Try it
Copy out the entries exactly, and wherever a picture appears, leave it out.

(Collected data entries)
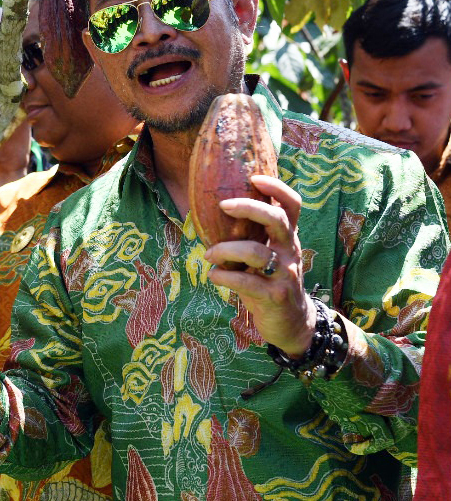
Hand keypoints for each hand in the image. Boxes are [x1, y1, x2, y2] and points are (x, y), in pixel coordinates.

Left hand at [203, 174, 315, 355]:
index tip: (254, 177)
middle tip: (223, 205)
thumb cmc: (269, 281)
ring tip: (208, 255)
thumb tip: (212, 210)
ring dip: (225, 249)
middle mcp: (291, 251)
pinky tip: (213, 275)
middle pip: (277, 220)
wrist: (291, 323)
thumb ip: (252, 236)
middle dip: (249, 208)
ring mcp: (285, 273)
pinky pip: (246, 281)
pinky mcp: (275, 296)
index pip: (292, 205)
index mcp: (288, 238)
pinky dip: (224, 276)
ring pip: (256, 252)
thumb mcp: (266, 255)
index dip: (277, 188)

Answer for this exercise
Hand keypoints for each hand in the image. Boxes are [x1, y1, x2, y2] and points are (x, y), in pixel coordinates.

Left hand at [203, 174, 315, 355]:
index tip: (254, 177)
middle tip: (223, 205)
thumb cmc: (269, 281)
ring tip: (208, 255)
thumb tip: (212, 210)
ring dip: (225, 249)
middle mcp: (291, 251)
pinky tip: (213, 275)
middle pip: (277, 220)
wrist: (291, 323)
thumb ip: (252, 236)
middle dip: (249, 208)
ring mcp: (285, 273)
pinky pip: (246, 281)
pinky mcp: (275, 296)
index pip: (292, 205)
index mcp: (288, 238)
pinky dip: (224, 276)
ring pip: (256, 252)
thumb mcp: (266, 255)
index dip: (277, 188)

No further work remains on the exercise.